The Key to Eliminating Procrastination

The Key to Eliminating Procrastination


There’s one tool that is powerful in eliminating procrastination and increasing productivity. And while most people use this tool, they are often not using it consciously, or they are using it incorrectly.




If you have ever made a doctor's appointment, scheduled a meeting, or impulsively bought a gym training session, you’ve used this tool. It’s called a Commitment Device.


Simply put, a commitment device is a choice you make in the present that controls your actions in the future. It immediately locks in your future behavior. Your present self might love the idea of working out and being fit, but your future self may no longer be interested in the work it requires. This is called “time inconsistency,” meaning your brain values long-term benefits when they are in the future, but values immediate gratification when it comes to the present moment.


 


Therefore, we must use this commitment device, consciously. Which is exactly what Victor Hugo did. Perhaps one of the most prolific authors of his time, Victor Hugo was also quite the procrastinator, until he used a seemingly ridiculous commitment device. Let’s back up and look at his turning point from massively procrastinating to being insanely productive.


In 1830, Victor Hugo faced an impossible deadline. Twelve months earlier, the French author had promised his publisher a new book. But instead of writing, he spent that year pursuing other projects, entertaining guests, and delaying his work. As you can imagine, Hugo’s publisher wasn’t pleased. The publisher responded by setting a deadline less than six months away. The book had to be finished by February 1831.


Now facing an impossible deadline, Hugo concocted a strange plan to beat his procrastination by creating his own commitment device. Having collected all his clothes, he asked an assistant to lock them in a large chest. Left with nothing to wear except a large shawl, he remained in his study and wrote furiously during the fall and winter of 1830. The Hunchback of Notre Dame was published two weeks early on January 14, 1831.
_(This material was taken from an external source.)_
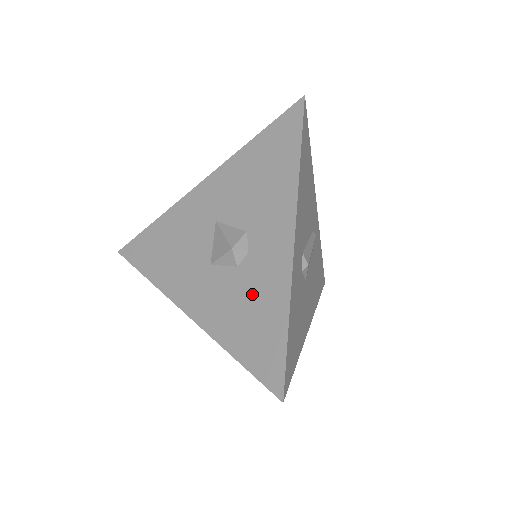
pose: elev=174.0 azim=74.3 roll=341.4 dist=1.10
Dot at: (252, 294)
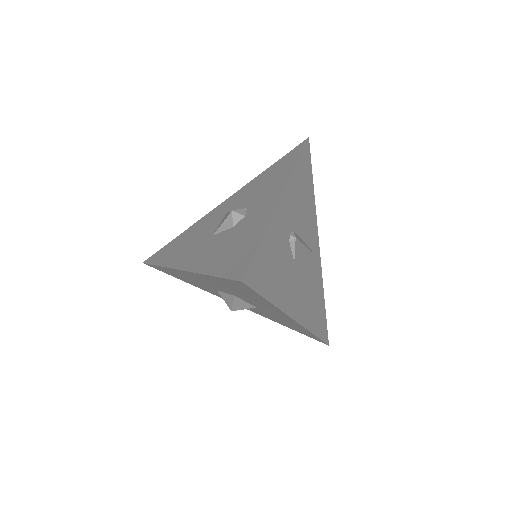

Now that is a commitment device! With one action, Hugo locked his future self into a commitment so he couldn’t back out. But why did this work so well? Sure, Hugo took conscious control over this, but he also did something else. Let’s look at the other half of the equation. Because without this, a commitment device doesn't and will not beat procrastination.




 


A commitment device must be placed in motion by a force outside of yourself. That way, NOT following through is more difficult or painful than following through.



 


Now that we are conscious of this, how do we place this outside ourselves? Hugo did it by involving an assistant and giving them control over his wardrobe. You may want to do it by hiring a fitness coach and paying them for each session in advance, or telling the waiter to box half of your meal before they bring it so you aren’t tempted to eat too much. However you are trying to beat procrastination, you need some sort of accountability partner to motivate you to actually follow through with the goals you set. This extra layer of outer motivation will push you past crippling procrastination, and make it actually feasible to attain your goals.